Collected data
++++++++
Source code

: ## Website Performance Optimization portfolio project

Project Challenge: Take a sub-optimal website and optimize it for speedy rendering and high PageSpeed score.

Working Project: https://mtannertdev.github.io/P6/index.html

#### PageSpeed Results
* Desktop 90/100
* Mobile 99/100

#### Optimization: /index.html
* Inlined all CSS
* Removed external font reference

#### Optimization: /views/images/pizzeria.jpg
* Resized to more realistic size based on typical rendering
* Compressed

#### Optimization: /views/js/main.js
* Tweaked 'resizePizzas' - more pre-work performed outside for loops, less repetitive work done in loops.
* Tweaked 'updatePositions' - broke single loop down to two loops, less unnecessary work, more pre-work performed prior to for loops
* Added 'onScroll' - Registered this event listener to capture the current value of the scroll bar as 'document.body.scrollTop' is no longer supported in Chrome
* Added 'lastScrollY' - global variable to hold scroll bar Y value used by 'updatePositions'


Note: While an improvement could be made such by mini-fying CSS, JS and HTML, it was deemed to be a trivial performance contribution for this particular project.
++++++++
Please reproduce the lines above word for word, without changing anything.

Exercise solution:
Source code

: ## Website Performance Optimization portfolio project

Project Challenge: Take a sub-optimal website and optimize it for speedy rendering and high PageSpeed score.

Working Project: https://mtannertdev.github.io/P6/index.html

#### PageSpeed Results
* Desktop 90/100
* Mobile 99/100

#### Optimization: /index.html
* Inlined all CSS
* Removed external font reference

#### Optimization: /views/images/pizzeria.jpg
* Resized to more realistic size based on typical rendering
* Compressed

#### Optimization: /views/js/main.js
* Tweaked 'resizePizzas' - more pre-work performed outside for loops, less repetitive work done in loops.
* Tweaked 'updatePositions' - broke single loop down to two loops, less unnecessary work, more pre-work performed prior to for loops
* Added 'onScroll' - Registered this event listener to capture the current value of the scroll bar as 'document.body.scrollTop' is no longer supported in Chrome
* Added 'lastScrollY' - global variable to hold scroll bar Y value used by 'updatePositions'


Note: While an improvement could be made such by mini-fying CSS, JS and HTML, it was deemed to be a trivial performance contribution for this particular project.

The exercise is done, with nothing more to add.